A iniciativa também identificou que as subprefeituras de Cidade Tiradentes, Guaianases, Sapopemba e Ermelino Matarazzo não possuem estações meteorológicas em seus territórios. Esses equipamentos são usados para medir, computar e fazer um registro histórico da frequência, intensidade e densidade das chuvas em diferentes pontos da cidade.

“Essas informações são muito importantes para o trabalho de prevenção e contingenciamento de enchentes e alagamentos na cidade e mais uma vez são [em] áreas periféricas, onde vivem a população preta e pobre da cidade, que essa política não é aplicada”, aponta a vereadora que reforça a necessidade de ações contínuas do poder público.

Elaine ressalta que se o órgão responsável por esse acompanhamento não tem em seus registros os casos de alagamentos e enchentes que ocorrem nas periferias, automaticamente essas regiões ficam fora do fluxo de planejamento das políticas públicas.

“Estamos falando aqui de racismo ambiental, quando os maiores prejudicados pelas catástrofes ambientais, pela falta de planejamento e contingenciamento de emergências são a população preta e periférica”

Elaine Mineiro, vereadora na mandata coletiva Quilombo Periférico.

Para registrar ocorrências de enchentes e alagamentos em territórios periféricos, a mandara coletiva Quilombo Periférico orienta o preenchimento do formulário online disponível aqui.

Desigualdade planejada

Para a pesquisadora de Direito a Cidade e espaço público LabCidade FAU USP e Coordenadora de Direito a Cidades Antirracistas do Instituto Peregum, Gisele Brito, as desigualdades vivenciadas pela população, o racismo ambiental e a segregação urbana, são frutos de um planejamento. Um planejamento que sempre buscou manter a população negra e pobre longe da população rica e branca.
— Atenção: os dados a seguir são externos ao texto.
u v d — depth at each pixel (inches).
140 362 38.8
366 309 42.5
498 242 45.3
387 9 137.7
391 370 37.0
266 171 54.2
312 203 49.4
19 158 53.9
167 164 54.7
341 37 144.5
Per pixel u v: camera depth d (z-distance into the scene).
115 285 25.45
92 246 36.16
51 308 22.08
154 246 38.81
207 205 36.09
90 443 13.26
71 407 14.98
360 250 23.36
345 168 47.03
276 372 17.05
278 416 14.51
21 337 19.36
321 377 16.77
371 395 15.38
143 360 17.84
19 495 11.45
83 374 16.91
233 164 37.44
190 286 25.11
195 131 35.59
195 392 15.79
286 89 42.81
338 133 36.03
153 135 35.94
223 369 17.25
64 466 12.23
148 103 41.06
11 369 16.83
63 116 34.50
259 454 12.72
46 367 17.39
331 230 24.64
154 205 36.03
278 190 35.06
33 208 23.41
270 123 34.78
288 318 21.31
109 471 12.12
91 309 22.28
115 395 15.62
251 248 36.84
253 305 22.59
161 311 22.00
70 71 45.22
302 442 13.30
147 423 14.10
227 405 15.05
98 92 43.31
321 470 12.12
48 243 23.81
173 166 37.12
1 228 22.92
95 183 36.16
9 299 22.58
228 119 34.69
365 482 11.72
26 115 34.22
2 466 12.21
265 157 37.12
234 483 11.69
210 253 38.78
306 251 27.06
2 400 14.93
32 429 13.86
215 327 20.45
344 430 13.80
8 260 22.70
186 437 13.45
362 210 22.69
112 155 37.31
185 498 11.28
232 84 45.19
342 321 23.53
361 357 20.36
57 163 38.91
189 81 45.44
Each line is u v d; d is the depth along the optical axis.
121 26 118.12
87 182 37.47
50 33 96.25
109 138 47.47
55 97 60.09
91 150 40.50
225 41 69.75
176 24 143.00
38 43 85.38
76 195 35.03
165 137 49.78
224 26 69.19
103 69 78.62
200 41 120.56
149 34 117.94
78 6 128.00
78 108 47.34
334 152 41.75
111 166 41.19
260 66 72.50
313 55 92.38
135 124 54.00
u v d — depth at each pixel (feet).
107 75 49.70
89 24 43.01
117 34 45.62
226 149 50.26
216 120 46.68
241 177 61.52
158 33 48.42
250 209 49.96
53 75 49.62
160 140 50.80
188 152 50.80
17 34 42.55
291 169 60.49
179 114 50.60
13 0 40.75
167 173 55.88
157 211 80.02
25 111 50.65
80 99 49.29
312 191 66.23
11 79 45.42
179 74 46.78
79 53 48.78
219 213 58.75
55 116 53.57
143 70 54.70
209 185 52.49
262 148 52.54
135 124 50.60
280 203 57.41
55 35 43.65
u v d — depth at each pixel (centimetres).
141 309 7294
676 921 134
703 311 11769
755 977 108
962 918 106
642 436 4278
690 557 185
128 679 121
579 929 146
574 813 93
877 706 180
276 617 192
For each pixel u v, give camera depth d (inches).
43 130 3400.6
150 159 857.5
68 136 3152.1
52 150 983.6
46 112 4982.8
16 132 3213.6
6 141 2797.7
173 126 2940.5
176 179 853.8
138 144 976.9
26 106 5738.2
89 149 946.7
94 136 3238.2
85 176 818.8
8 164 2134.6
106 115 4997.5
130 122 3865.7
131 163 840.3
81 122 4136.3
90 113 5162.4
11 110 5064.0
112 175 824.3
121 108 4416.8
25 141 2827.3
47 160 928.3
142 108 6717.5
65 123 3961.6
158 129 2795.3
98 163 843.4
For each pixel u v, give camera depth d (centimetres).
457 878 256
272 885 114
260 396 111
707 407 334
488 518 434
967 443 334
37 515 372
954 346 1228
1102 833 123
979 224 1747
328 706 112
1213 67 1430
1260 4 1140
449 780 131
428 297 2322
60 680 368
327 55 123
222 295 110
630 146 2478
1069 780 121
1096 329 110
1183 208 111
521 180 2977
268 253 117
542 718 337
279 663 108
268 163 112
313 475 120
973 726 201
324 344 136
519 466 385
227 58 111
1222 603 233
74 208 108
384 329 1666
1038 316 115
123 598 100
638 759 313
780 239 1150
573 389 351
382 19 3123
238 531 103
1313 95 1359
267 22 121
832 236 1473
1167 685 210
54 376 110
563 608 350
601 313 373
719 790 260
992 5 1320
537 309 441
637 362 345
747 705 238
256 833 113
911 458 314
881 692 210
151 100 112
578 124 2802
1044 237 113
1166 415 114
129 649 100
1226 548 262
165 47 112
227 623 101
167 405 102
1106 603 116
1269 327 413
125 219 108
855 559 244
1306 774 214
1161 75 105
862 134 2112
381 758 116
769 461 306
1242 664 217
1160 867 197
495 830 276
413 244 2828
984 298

“Se a gente não tivesse bem organizado onde mora cada um na cidade, onde moram os pretos, os brancos, os pobres, os ricos, a polícia não poderia sair por aí atirando nas pessoas. Atirar balas que vão achar sem erro nenhum corpos negros e corpos pobres”, aponta a pesquisadora sobre a dinâmica da ocupação dos territórios que define quem sofre mais ou não em um cenário onde a terra é mercadoria.

A coordenadora da área de Direito à Cidades Antirracistas do Instituto Peregum, aponta que existem uma série de políticas públicas pensando a cidade e moradia que foram conquistadas pelos movimentos da reforma urbana nos anos de 1960 e 1970. Segundo ela, esses movimentos conseguiram com que muitos mecanismos de proteção e justiça social fossem colocados nas leis, mas falta racializar os mecanismos para políticas públicas que de fato sejam antirracistas.

“É preciso que a gente pense a produção de uma cidade antirracista e não pode ser só da boca para fora. Precisamos começar a produzir política pública, instrumentos que façam isso, assim como foi quando pensamos na lei de cotas raciais.”

Gisele Brito, pesquisadora do LabCidade FAU USP e Coordenadora de Direito a Cidades Antirracistas do Instituto Peregum.

A pesquisadora ressalta que o racismo ambiental está sendo discutido há muito tempo, desde antes dos anos 1960, quando as quebradas já se organizam em busca de acesso a água, luz e saneamento básico para seus territórios, e mesmo que as pessoas não utilizassem o termo, isso já era um entendimento e uma luta contra a opressão.

“As cidades no Brasil são como são [e] as tragédias acontecem do jeito que acontecem por conta do racismo. As cidades no Brasil foram pensadas para serem um dispositivo de manutenção de uma sociedade racista que queria afastar e matar a população negra e usar a população pobre, então é importante que a gente continue expondo isso e se articulando para ficar mais forte e entender que o problema não é só nosso”, ressalta Gisele Brito.